Open-Assistant
Open-Assistant copied to clipboard
Add instruction to reverse augmentation
We currently support reverse augmentation for the alpaca datasets. This proved to be not really helpful till now. As mentioned in section 5.1.1 of the paper we should probably generate some additional instruction, e.g. "Please generate a question based on the answer:" in the question part.
Hi, I am new to this project and would like to contribute towards it. This seems like something I could pick up.
Can you please help with explaining how should I start working with it?
I guess I have to change something over here i.e. removing reverse_augmentation. Do you have some reference which can help me get started with generating some additional instructions you mentioned in the original issue?

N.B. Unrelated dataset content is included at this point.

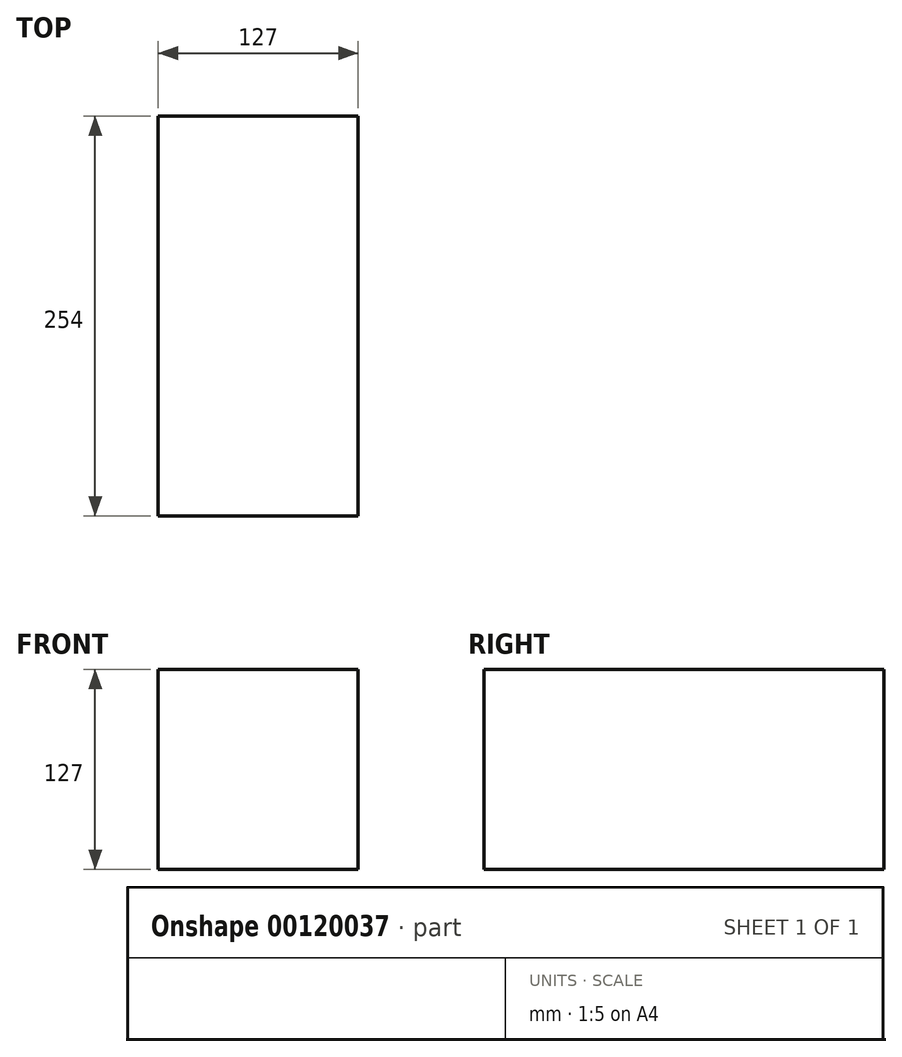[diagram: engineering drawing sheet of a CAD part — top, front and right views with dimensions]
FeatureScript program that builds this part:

I am also new to this project, but here is how I would have started:
I believe you can start by adding adding a new task type
https://github.com/LAION-AI/Open-Assistant/blob/7be14b7e9c6a2e85b8c003728d7cc1126fc9f8d7/oasst-shared/oasst_shared/schemas/protocol.py#L11
and then adding support for it on the front and backend.
Edit:
I did some more digging in the code and supporting reverse augmentation might require a major overhaul of the datastructure used to store conversation trees. Currently messages are stored in a "rooted" tree (every message has one parent and many children) but we would need an "unrooted" tree where a message can have multiple parents.

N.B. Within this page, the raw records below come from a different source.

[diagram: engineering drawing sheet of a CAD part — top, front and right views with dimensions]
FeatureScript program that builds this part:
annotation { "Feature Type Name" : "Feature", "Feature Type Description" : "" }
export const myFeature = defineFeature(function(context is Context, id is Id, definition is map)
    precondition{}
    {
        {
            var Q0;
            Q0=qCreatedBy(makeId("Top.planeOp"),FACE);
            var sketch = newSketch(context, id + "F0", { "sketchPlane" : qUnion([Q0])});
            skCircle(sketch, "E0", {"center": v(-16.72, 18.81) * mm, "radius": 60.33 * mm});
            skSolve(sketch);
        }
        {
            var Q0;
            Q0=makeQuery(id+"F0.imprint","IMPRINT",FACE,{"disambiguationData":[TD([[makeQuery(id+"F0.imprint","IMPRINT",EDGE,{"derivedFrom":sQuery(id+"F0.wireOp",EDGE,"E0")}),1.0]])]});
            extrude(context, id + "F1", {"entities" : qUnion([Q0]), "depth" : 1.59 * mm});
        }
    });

this would have to get changed to a many-to-many relationship https://github.com/LAION-AI/Open-Assistant/blob/50b55d881c1a92c0fa234ec0e2623e55d7b42b59/backend/oasst_backend/models/message.py#L34
@DominiqueGarmier we would just add this for the datasets that already support the reverse_augmentation
keyword for now. Maybe if it yields good results, we can add it in the DatasetEntry
class to support it on all datasets. So maybe we could start with the alpaca loader.

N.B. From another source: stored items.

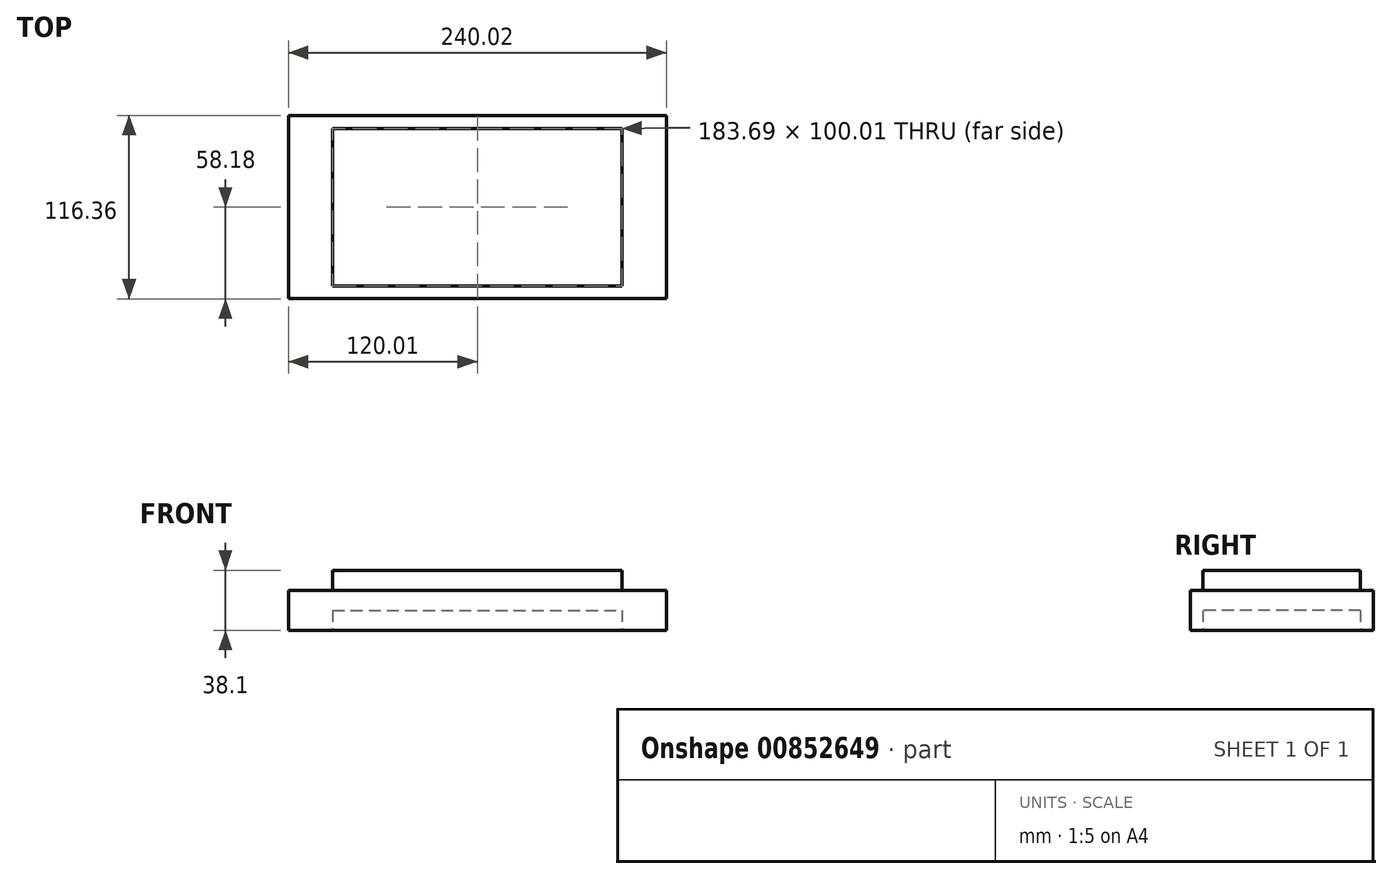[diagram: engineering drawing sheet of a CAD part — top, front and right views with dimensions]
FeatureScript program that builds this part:
annotation { "Feature Type Name" : "Feature", "Feature Type Description" : "" }
export const myFeature = defineFeature(function(context is Context, id is Id, definition is map)
    precondition{}
    {
        {
            var Q0;
            Q0=qCreatedBy(makeId("Top.planeOp"),FACE);
            var sketch = newSketch(context, id + "F0", { "sketchPlane" : qUnion([Q0])});
            skLineSegment(sketch, "E0.bottom", {"start": v(-91.84, 50) * mm, "end": v(91.84, 50) * mm});
            skLineSegment(sketch, "E0.top", {"start": v(-91.84, -50) * mm, "end": v(91.84, -50) * mm});
            skLineSegment(sketch, "E0.left", {"start": v(-91.84, 50) * mm, "end": v(-91.84, -50) * mm});
            skLineSegment(sketch, "E0.right", {"start": v(91.84, 50) * mm, "end": v(91.84, -50) * mm});
            skPoint(sketch, "E0.middle", {"position": v(0, 0) * mm});
            skLineSegment(sketch, "E1.bottom", {"start": v(-120.01, 58.18) * mm, "end": v(120.01, 58.18) * mm});
            skLineSegment(sketch, "E1.top", {"start": v(-120.01, -58.18) * mm, "end": v(120.01, -58.18) * mm});
            skLineSegment(sketch, "E1.left", {"start": v(-120.01, 58.18) * mm, "end": v(-120.01, -58.18) * mm});
            skLineSegment(sketch, "E1.right", {"start": v(120.01, 58.18) * mm, "end": v(120.01, -58.18) * mm});
            skSolve(sketch);
        }
        {
            var Q0;
            Q0=makeQuery(id+"F0.imprint","IMPRINT",FACE,{"disambiguationData":[TD([[makeQuery(id+"F0.imprint","IMPRINT",EDGE,{"derivedFrom":sQuery(id+"F0.wireOp",EDGE,"E0.bottom")}),-1.0]])]});
            extrude(context, id + "F1", {"entities" : qUnion([Q0]), "depth" : 25.4 * mm, "offsetDistance" : 25.4 * mm});
        }
        {
            var Q0;
            Q0 = qSketchRegion(id + "F0", true);
            extrude(context, id + "F2", {"entities" : qUnion([Q0]), "operationType" : NewBodyOperationType.ADD, "endBound" : BoundingType.SYMMETRIC, "depth" : 25.4 * mm, "offsetDistance" : 25.4 * mm});
        }
    });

I wouldn't add another class here, but just add a couple of possible instructions ["I give you an answer and you find the corresponding question", "Please generate a question based on the answer", "Let's play Jeopardy."]
and sample one of those. We do something similar already with e.g. here
@ambujpawar Would you like to work on this too? If so, then we have to figure out who takes this issue. Sorry, guys I somehow missed this issue.
But I am sure, we'll find some other stuff where both of you can help, e.g. https://github.com/LAION-AI/Open-Assistant/issues/2827
Ok, with the merge of #2870 some things changed here. Sorry for this but things move quickly here. We need to implement this for the get_formatted
method of DatasetEntry
class. So maybe adding a test here and checking if questions and answers are reversed would be a good start.
I close this for now since reverse-augmentation was causing more harm than it helped.